The political side is even more problematic. Without a functioning Iraqi state, there’s nothing to be gained by rolling ISIS back, especially when the vacuum is only likely to be filled by Iran, further deepening the existing region-wide Sunni-Shi’a cold war that’s already spilled over into Yemen. Similarly, the influx of weapons and trainers into Iraqi Kurdistan hasn’t only disrupted a delicate balance between the dominant PUK and KDP factions, but has also empowered pro-separatist elements allied with the PKK and put Turkey on edge. Following Turkey’s entry into the war several weeks ago, Turkish aircraft are now striking not only ISIS but also Kurdish positions inside Iraq and Syria. The risk is very real that the entire geopolitical fabric of the region may collapse.
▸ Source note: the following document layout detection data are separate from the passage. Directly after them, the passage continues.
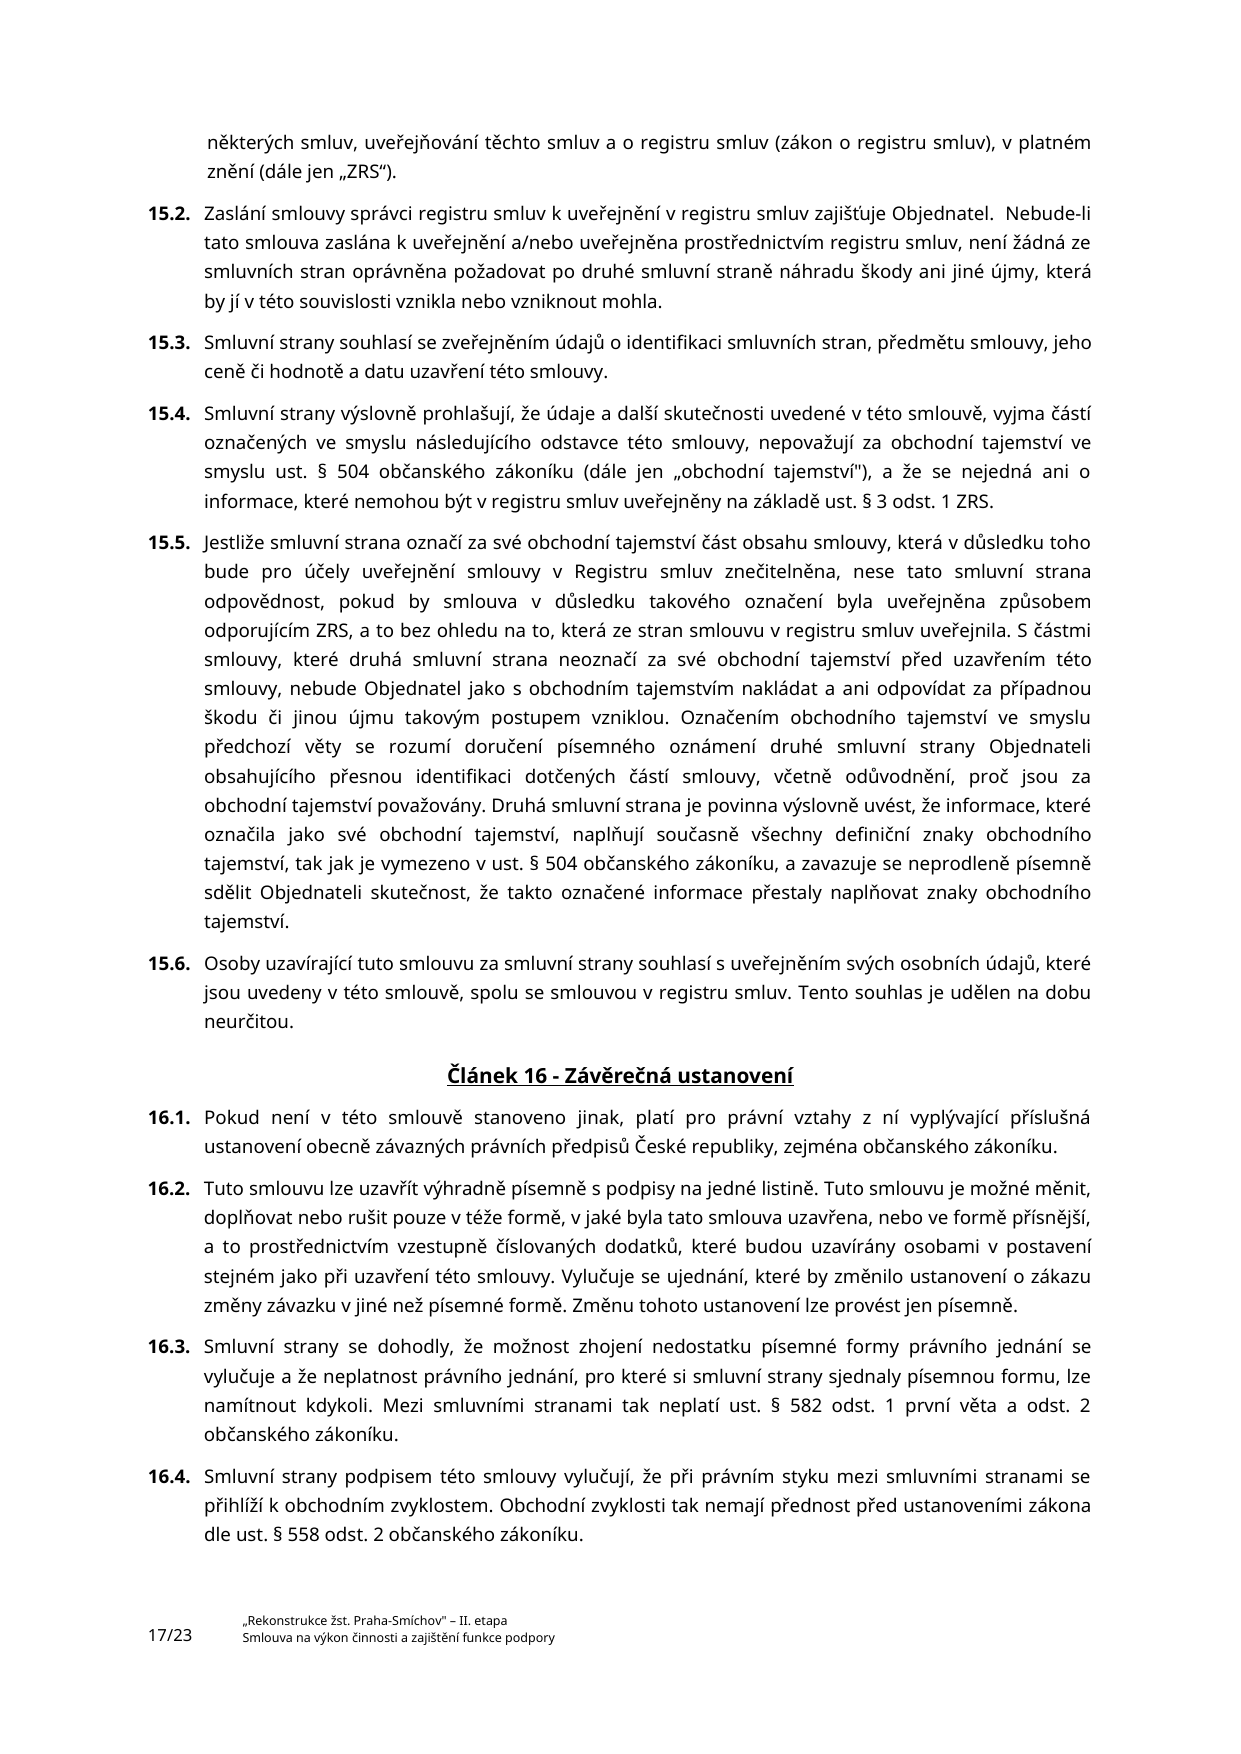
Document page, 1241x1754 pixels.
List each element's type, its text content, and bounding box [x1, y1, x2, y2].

text 15.4. Smluvní strany výslovně prohlašují, že údaje a další skutečnosti uvedené v této smlouvě, vyjma částí označených ve smyslu následujícího odstavce této smlouvy, nepovažují za obchodní tajemství ve smyslu ust. § 504 občanského zákoníku (dále jen „obchodní tajemství"), a že se nejedná ani o informace, které nemohou být v registru smluv uveřejněny na základě ust. § 3 odst. 1 ZRS. [148, 397, 1092, 514]
text 15.5. Jestliže smluvní strana označí za své obchodní tajemství část obsahu smlouvy, která v důsledku toho bude pro účely uveřejnění smlouvy v Registru smluv znečitelněna, nese tato smluvní strana odpovědnost, pokud by smlouva v důsledku takového označení byla uveřejněna způsobem odporujícím ZRS, a to bez ohledu na to, která ze stran smlouvu v registru smluv uveřejnila. S částmi smlouvy, které druhá smluvní strana neoznačí za své obchodní tajemství před uzavřením této smlouvy, nebude Objednatel jako s obchodním tajemstvím nakládat a ani odpovídat za případnou škodu či jinou újmu takovým postupem vzniklou. Označením obchodního tajemství ve smyslu předchozí věty se rozumí doručení písemného oznámení druhé smluvní strany Objednateli obsahujícího přesnou identifikaci dotčených částí smlouvy, včetně odůvodnění, proč jsou za obchodní tajemství považovány. Druhá smluvní strana je povinna výslovně uvést, že informace, které označila jako své obchodní tajemství, naplňují současně všechny definiční znaky obchodního tajemství, tak jak je vymezeno v ust. § 504 občanského zákoníku, a zavazuje se neprodleně písemně sdělit Objednateli skutečnost, že takto označené informace přestaly naplňovat znaky obchodního tajemství. [148, 526, 1092, 935]
text 16.4. Smluvní strany podpisem této smlouvy vylučují, že při právním styku mezi smluvními stranami se přihlíží k obchodním zvyklostem. Obchodní zvyklosti tak nemají přednost před ustanoveními zákona dle ust. § 558 odst. 2 občanského zákoníku. [148, 1460, 1092, 1547]
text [148, 126, 1092, 185]
text 15.3. Smluvní strany souhlasí se zveřejněním údajů o identifikaci smluvních stran, předmětu smlouvy, jeho ceně či hodnotě a datu uzavření této smlouvy. [148, 326, 1092, 385]
text 16.2. Tuto smlouvu lze uzavřít výhradně písemně s podpisy na jedné listině. Tuto smlouvu je možné měnit, doplňovat nebo rušit pouze v téže formě, v jaké byla tato smlouva uzavřena, nebo ve formě přísnější, a to prostřednictvím vzestupně číslovaných dodatků, které budou uzavírány osobami v postavení stejném jako při uzavření této smlouvy. Vylučuje se ujednání, které by změnilo ustanovení o zákazu změny závazku v jiné než písemné formě. Změnu tohoto ustanovení lze provést jen písemně. [147, 1172, 1092, 1318]
subtitle Článek 16 - Závěrečná ustanovení [148, 1060, 1092, 1089]
text 16.1. Pokud není v této smlouvě stanoveno jinak, platí pro právní vztahy z ní vyplývající příslušná ustanovení obecně závazných právních předpisů České republiky, zejména občanského zákoníku. [148, 1101, 1092, 1160]
text 16.3. Smluvní strany se dohodly, že možnost zhojení nedostatku písemné formy právního jednání se vylučuje a že neplatnost právního jednání, pro které si smluvní strany sjednaly písemnou formu, lze namítnout kdykoli. Mezi smluvními stranami tak neplatí ust. § 582 odst. 1 první věta a odst. 2 občanského zákoníku. [147, 1331, 1092, 1447]
text 15.6. Osoby uzavírající tuto smlouvu za smluvní strany souhlasí s uveřejněním svých osobních údajů, které jsou uvedeny v této smlouvě, spolu se smlouvou v registru smluv. Tento souhlas je udělen na dobu neurčitou. [148, 947, 1092, 1035]
text 15.2. Zaslání smlouvy správci registru smluv k uveřejnění v registru smluv zajišťuje Objednatel. Nebude-li tato smlouva zaslána k uveřejnění a/nebo uveřejněna prostřednictvím registru smluv, není žádná ze smluvních stran oprávněna požadovat po druhé smluvní straně náhradu škody ani jiné újmy, která by jí v této souvislosti vznikla nebo vzniknout mohla. [148, 197, 1092, 314]
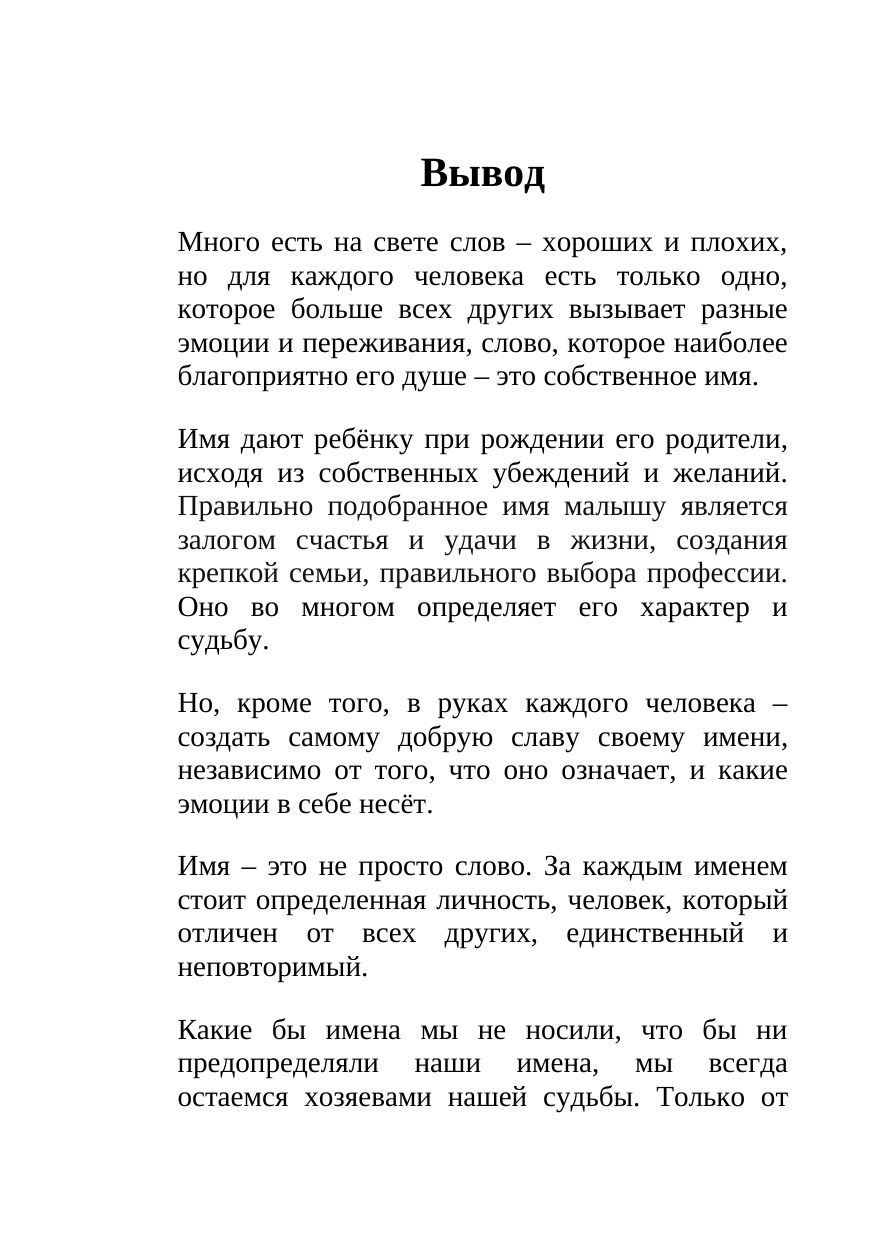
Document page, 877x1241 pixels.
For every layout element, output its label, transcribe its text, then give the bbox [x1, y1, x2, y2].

text Имя – это не просто слово. За каждым именем стоит определенная личность, человек, который отличен от всех других, единственный и неповторимый. [177, 848, 788, 983]
text Но, кроме того, в руках каждого человека – создать самому добрую славу своему имени, независимо от того, что оно означает, и какие эмоции в себе несёт. [177, 685, 788, 819]
text Много есть на свете слов – хороших и плохих, но для каждого человека есть только одно, которое больше всех других вызывает разные эмоции и переживания, слово, которое наиболее благоприятно его душе – это собственное имя. [177, 224, 788, 392]
text Вывод [177, 147, 788, 195]
text Имя дают ребёнку при рождении его родители, исходя из собственных убеждений и желаний. Правильно подобранное имя малышу является залогом счастья и удачи в жизни, создания крепкой семьи, правильного выбора профессии. Оно во многом определяет его характер и судьбу. [177, 421, 788, 656]
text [177, 1012, 788, 1112]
Where to, then, from here? Four current events—most of them outside of Iraq—are about to transform the conflict. Those are: Turkey’s entry into the war, Russian military intervention in Syria, the Iranian nuclear deal and the possibility it creates for increased US-Iranian cooperation in stabilising Iraq, and the European refugee crisis, which is finally beginning to prompt calls for action to deal with the problem at its source.
To be honest, I’m not at all confident those developments will bring about any improvement on the ground, in a war we’re currently losing. What they may do is to bring about a political shift that enables a substantive rethink of current strategy. For all the tactical skill, selfless dedication and professionalism of the Australians, Americans and others already committed to the fight, the harsh reality is that without such a rethink, this effort is highly unlikely to succeed.